Ainsi André Breton, que Julien Gracq a eu l'occasion de rencontrer à Nantes à la veille de la Seconde Guerre mondiale et auquel il a consacré en 1948 un maître essai dans lequel il s'attarde sur l' introduction de la poésie dans la prose à laquelle l'auteur de Nadja a puissamment contribué et à laquelle lui-même s'est attaché dans tous ses livres romans ( Un beau ténébreux, Le Rivage des Syrtes, Un balcon en forêt), théâtre (Le Roi pêcheur), mélanges de critique littéraire (Lettrines, En lisant en écrivant, Carnets du grand chemin), pamphlet (La Littérature à l'estomac), récits (Les Eaux étroites), nouvelles (La Presqu'île) ou essais de géographie sentimentale (La Forme d'une ville, Autour des sept collines).
Héritier d'André Breton, Julien Gracq l'était par son goût de la prose poétique et non par un quelconque respect de la doxa surréaliste. Qu'on songe à cette interrogation splendide qui ouvre Les Eaux étroites : «Pourquoi le sentiment s'est-il ancré en moi de bonne heure que si le voyage seul le voyage sans idée de retour ouvre pour nous les portes et peut changer vraiment notre vie, un sortilège plus caché, qui s'apparente au maniement de la baguette de sourcier, se lie à la promenade entre toutes préférée, à l'excursion sans aventure et sans imprévu qui nous ramène en quelques heures à notre point d'attache, à la clôture de la maison familière ?»
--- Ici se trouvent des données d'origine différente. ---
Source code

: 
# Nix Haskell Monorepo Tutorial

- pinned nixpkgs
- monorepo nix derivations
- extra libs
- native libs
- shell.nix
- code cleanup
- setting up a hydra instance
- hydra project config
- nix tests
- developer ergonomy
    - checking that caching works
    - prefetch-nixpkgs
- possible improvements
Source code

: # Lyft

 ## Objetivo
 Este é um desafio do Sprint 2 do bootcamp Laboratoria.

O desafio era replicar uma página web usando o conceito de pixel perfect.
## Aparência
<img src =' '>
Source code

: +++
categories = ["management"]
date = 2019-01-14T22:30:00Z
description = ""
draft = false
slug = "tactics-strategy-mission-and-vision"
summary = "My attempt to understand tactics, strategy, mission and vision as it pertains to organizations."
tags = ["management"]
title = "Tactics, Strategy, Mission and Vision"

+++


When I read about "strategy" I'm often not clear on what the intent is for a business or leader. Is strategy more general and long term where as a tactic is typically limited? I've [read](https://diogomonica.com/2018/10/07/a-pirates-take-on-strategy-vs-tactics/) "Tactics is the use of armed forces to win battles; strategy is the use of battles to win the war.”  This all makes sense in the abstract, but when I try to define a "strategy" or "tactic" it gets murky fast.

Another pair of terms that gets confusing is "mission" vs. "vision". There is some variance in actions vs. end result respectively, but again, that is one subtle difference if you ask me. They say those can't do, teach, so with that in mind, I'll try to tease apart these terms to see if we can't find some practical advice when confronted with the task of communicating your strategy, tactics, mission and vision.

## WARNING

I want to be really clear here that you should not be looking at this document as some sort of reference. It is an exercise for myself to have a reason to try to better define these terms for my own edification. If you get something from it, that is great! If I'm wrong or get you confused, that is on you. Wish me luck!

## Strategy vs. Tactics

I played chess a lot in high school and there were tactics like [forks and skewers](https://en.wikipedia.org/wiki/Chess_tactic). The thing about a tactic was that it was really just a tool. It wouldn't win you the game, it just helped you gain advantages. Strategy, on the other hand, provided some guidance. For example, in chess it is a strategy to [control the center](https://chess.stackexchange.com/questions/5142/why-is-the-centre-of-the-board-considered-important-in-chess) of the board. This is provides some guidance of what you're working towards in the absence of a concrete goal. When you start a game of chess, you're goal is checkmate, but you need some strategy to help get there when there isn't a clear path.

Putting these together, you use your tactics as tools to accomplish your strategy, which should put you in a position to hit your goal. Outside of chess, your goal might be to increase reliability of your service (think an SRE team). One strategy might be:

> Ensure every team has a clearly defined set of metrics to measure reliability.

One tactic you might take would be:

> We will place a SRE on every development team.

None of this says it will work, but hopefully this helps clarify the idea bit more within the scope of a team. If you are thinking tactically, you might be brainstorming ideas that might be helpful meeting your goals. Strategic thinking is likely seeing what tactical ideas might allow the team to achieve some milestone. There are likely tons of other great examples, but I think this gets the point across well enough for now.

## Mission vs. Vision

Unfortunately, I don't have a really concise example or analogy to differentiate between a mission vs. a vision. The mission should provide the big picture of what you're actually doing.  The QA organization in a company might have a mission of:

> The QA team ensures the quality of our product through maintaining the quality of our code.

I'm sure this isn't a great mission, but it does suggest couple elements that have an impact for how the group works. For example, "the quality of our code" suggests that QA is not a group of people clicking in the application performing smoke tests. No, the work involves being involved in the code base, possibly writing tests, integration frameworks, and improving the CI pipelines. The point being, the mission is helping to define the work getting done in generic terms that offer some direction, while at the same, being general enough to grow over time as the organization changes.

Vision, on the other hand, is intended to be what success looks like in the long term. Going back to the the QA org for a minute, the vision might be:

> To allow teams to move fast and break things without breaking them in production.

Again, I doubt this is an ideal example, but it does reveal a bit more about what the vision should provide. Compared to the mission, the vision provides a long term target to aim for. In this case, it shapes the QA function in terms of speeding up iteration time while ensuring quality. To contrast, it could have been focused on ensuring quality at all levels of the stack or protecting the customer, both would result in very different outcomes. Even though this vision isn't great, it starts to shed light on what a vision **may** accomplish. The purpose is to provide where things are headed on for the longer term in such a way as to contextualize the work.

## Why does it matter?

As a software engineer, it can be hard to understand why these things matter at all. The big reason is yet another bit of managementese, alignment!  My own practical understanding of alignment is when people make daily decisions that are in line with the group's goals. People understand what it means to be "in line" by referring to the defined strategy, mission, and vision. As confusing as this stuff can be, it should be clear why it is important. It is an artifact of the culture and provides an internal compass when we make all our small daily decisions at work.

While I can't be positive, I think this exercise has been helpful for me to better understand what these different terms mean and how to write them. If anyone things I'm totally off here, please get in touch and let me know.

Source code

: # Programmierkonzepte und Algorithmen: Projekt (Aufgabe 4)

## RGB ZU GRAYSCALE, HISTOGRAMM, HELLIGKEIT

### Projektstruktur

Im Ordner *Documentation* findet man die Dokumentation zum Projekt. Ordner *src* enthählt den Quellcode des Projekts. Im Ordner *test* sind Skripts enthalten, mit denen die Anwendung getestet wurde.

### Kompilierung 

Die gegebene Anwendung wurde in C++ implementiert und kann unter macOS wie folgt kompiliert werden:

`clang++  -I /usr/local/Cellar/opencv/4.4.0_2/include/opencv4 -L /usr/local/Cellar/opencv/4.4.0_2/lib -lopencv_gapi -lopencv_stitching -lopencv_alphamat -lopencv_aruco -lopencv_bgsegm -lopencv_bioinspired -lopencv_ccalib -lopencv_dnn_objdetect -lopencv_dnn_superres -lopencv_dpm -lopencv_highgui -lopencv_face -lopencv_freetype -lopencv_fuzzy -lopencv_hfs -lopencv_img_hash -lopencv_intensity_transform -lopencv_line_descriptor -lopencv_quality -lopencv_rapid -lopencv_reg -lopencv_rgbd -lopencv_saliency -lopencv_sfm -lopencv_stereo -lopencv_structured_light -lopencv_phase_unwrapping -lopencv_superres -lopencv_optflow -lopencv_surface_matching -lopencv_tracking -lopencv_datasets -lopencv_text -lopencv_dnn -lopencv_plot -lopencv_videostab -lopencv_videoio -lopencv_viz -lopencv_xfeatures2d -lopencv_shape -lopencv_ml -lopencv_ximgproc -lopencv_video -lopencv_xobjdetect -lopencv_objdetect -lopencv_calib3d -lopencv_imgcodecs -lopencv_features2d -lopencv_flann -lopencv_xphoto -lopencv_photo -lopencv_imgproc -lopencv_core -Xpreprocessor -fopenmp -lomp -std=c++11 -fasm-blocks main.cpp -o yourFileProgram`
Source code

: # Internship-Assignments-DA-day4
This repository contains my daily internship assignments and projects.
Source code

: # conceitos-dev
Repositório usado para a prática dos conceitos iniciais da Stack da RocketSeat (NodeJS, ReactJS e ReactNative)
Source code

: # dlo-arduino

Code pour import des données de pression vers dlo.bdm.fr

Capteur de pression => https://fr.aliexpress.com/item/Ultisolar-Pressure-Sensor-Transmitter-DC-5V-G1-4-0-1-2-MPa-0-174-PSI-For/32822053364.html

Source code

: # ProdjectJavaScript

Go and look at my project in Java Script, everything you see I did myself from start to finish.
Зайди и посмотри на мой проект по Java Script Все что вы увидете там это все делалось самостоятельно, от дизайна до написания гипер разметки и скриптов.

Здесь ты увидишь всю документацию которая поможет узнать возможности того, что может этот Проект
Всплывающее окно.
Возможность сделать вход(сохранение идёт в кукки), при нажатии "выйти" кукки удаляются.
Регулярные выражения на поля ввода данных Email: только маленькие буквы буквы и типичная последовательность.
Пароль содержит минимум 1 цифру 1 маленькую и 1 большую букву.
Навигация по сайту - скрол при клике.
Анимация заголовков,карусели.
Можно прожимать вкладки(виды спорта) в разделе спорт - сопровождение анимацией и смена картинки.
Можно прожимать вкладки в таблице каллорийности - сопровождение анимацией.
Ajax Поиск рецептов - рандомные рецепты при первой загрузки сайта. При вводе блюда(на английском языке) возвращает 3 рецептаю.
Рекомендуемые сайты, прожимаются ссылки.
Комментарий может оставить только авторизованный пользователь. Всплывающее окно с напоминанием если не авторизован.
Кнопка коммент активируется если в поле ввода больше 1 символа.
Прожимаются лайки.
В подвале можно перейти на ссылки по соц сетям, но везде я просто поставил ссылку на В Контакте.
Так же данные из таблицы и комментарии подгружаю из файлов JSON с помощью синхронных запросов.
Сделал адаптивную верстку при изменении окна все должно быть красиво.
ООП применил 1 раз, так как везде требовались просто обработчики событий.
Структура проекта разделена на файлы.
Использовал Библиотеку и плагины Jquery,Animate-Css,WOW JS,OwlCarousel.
Né à la frontière de l'Anjou et de la Vendée, dans ces Mauges qui servent de décor aux Chouans de Balzac, Julien Gracq était l'écrivain des paysages absolus. À l'étendue où aime se dissoudre l'homme moderne, il a toujours préféré la profondeur, revenant sans cesse aux mêmes écrivains, aux mêmes livres, aux mêmes souvenirs, aux mêmes questions. Il a aimé les routes, les cartes, les confins, les reliefs, les fleuves, les lisières, les frontières comme aucun autre avant lui. Plutôt que d'aller chercher de nouveaux paysages au bout du monde, il a passé sa vie à retrouver à l'infini ceux de son enfance. Passionné par l'étude des formes du terrain, Julien Gracq est le seul écrivain de sa date à s'être aussi obstinément consacré à célébrer «la face de la terre». Ses livres les plus singuliers sont nés de ce beau souci : La Forme d'une ville, Autour des sept collines.
Ses œuvres vendues au bar-tabac
Sa froideur apparente dissimulait un tour, un accent et un sel volontiers impertinents et drôles. Il a ainsi bousculé les gendelettres dans La Littérature à l'estomac avant de refuser le prix Goncourt 1951 décerné au Rivages des Syrtes. Évoquant le charme constant qu'exerçait sur lui l'œuvre de Jules Verne, ce supporteur du Football Club Nantes Atlantique expliquait sans rire qu'il détestait qu'on critique l'auteur des Aventures du capitaine Hatteras en sa présence. «Ses défauts, son bâclage m'attendrissent. Je le vois toujours comme un bloc que le temps patine sans l'effriter.» Rattachant les écrivains à la catégorie des «professions délirantes», Julien Gracq était la fois un voyeur et un voyant, comme Arthur Rimbaud avant lui. Écrivain sans biographie ou presque , il tenait tout entier dans son œuvre et dans son style, où le temps s'abolit au profit d'une autre modalité de l'être et du dire, mystérieuse et initiatique.
On le lisait, on l'admirait, on rêvait d'aller lui rendre visite à Saint-Florent-le-Vieil où les deux volumes de ses Œuvres complètes dans la «Pléiade» étaient vendus au bar-tabac le plus proche de chez lui. M. Gracq n'avait abdiqué au «gros animal» social qu'une infime part de lui-même, restant jusqu'au bout un écrivain sans machine à écrire.